Gynecologic Pap Test (Image-guided), Liquid-based Preparation and High-risk HPV (Cobas®) With HPV Genotypes 16 and 18 using SurePath™ specimen
Use
Diagnose primary or metastatic neoplasm. The HPV test specifically identifies types HPV16 and HPV18 while concurrently detecting the rest of the high-risk types 31,33,35,39,45,51,52,56,58,59,66, and 68, without further specific differentiation.
Special Instructions
Not provided.
Limitations
The test may have limitations such as a failure to obtain adequate ectocervical, endocervical, or vaginal cell populations, which is suboptimal for evaluation. Excessive use of lubricating jelly on the vaginal speculum can interfere with the cytologic examination and potentially result in unsatisfactory Pap results. Detection of high-risk HPV is contingent on the number of copies present in the specimen and may be influenced by specimen collection methods, patient factors, the stage of infection, and the presence of interfering substances.
Methodology
PCR-based (Nucleic Acid Amplification)
Biomarkers
Human Papillomavirus
Analyte
LOINC Codes
- 47528-5
- 19764-0
- 19773-1
- 19763-2
- 52797-8
- 22636-5
- 22638-1
- 22639-9
- 19767-3
- 19769-9
- 11546-9
Result Turnaround Time
3-7 days
Related Documents
For more information, please review the documents below
Specimen
Tissue (Fixed (Non-FFPE))
Volume
Entire SurePath™ vial
Minimum Volume
Entire SurePath™ vial
Container
SurePath™ vial
Collection Instructions
Using a cervical broom: Insert the broom into the cervical os and rotate five times.

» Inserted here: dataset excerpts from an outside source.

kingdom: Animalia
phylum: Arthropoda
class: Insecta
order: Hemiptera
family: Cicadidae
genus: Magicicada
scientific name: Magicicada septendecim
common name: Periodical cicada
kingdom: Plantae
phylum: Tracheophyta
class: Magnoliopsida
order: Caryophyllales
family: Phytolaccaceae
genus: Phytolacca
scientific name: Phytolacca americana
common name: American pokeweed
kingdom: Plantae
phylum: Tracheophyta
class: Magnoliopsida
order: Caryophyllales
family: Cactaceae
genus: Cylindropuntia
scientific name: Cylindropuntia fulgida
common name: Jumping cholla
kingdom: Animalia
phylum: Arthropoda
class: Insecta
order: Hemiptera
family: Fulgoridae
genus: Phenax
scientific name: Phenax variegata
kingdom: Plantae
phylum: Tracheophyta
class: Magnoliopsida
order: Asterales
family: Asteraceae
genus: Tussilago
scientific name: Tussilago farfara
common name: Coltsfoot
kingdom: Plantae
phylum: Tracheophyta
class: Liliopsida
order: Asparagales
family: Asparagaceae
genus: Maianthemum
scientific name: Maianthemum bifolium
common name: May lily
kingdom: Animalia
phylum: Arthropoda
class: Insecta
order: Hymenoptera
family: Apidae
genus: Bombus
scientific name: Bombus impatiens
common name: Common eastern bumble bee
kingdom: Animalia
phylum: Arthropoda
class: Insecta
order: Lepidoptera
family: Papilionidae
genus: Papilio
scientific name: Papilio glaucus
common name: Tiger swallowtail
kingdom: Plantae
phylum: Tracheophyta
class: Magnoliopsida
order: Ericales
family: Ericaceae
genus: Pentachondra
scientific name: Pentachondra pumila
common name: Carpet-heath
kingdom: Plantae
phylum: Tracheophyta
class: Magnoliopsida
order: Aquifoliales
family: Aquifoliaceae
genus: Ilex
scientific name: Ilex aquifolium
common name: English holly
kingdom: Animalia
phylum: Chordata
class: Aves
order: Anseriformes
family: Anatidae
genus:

Place the broom head into the CytoRich™ preservative fluid in the SurePath™ collection vial. Tightly cap the vial.
Patient Preparation
Patient should avoid douches 48 to 72 hours prior to examination. Specimen should not be collected during or shortly after menstrual period.
Storage Instructions
Room temperature
Causes for Rejection
Improper collection; inadequate specimen; improper labeling; frozen specimen; specimen leaked in transit; quantity not sufficient for analysis; name discrepancies; specimen submitted on male patients. For Pap: liquid-based cytology specimen more than 21 days old. For HPV: specimen more than four weeks old in SurePath™ vial; excessively bloody specimens.